Install the extras, then:

```python
remote_file = "root://eospublic.cern.ch//eos/opendata/cms/derived-data/AOD2NanoAODOutreachTool/Run2012BC_DoubleMuParked_Muons.root"
df = (spark.read.format("root")
      .option("path", remote_file)
      .option("tree", "Events")
      .load())
df.show(3, truncate=False)
```

---

## Reading folders, globs, recursion

```python
# All .root files in a directory (non-recursive)
df = (spark.read.format("root")
      .option("path", "/data/myfolder")
      .load())

# Recursive directory expansion
df = (spark.read.format("root")
      .option("path", "/data/myfolder")
      .option("recursive", "true")
      .load())

# Custom extension used when 'path' is a directory
df = (spark.read.format("root")
      .option("path", "/data/myfolder")
      .option("ext", "*.parquet.root")
      .load())

# Glob
df = (spark.read.format("root")
      .option("path", "/data/*/atlas/*.root")
      .load())
```

---
## Tips and troubleshooting

- Prefer **explicit schemas** to prune early and minimize I/O.  
- Tune **partitioning**:  
  - `step_size` = entries per Spark partition.  
  - `num_partitions` (per file) overrides `step_size`.  
- Large jagged arrays benefit from reasonable `step_size` (e.g., `100k–1M`).  
- If necessary, use `arrow_max_chunksize` to keep batch sizes moderate for downstream stages.  
- `cast_unsigned=true` normalizes `uint*` to signed widths (Spark-friendly).  
- Fixed-size lists are preserved as Arrow `fixed_size_list` (no silent downgrade).
- **XRootD errors**: install both `fsspec` and `fsspec-xrootd`, and the XRootD client libs.

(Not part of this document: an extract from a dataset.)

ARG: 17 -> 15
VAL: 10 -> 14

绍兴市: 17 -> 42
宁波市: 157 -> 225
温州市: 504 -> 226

Conda is often the smoothest:  
  ```bash
  pip install fsspec fsspec-xrootd
  conda install -c conda-forge xrootd
  ```
- **Tree not found**: double-check `.option("tree", "...")`; error messages list available keys.  
- **Different schemas across files**: ensure compatible branch types or read by subsets, then reconcile in Spark.  
- **Driver vs executors env mismatch**: set both `spark.pyspark.python` and `spark.pyspark.driver.python` to your Python.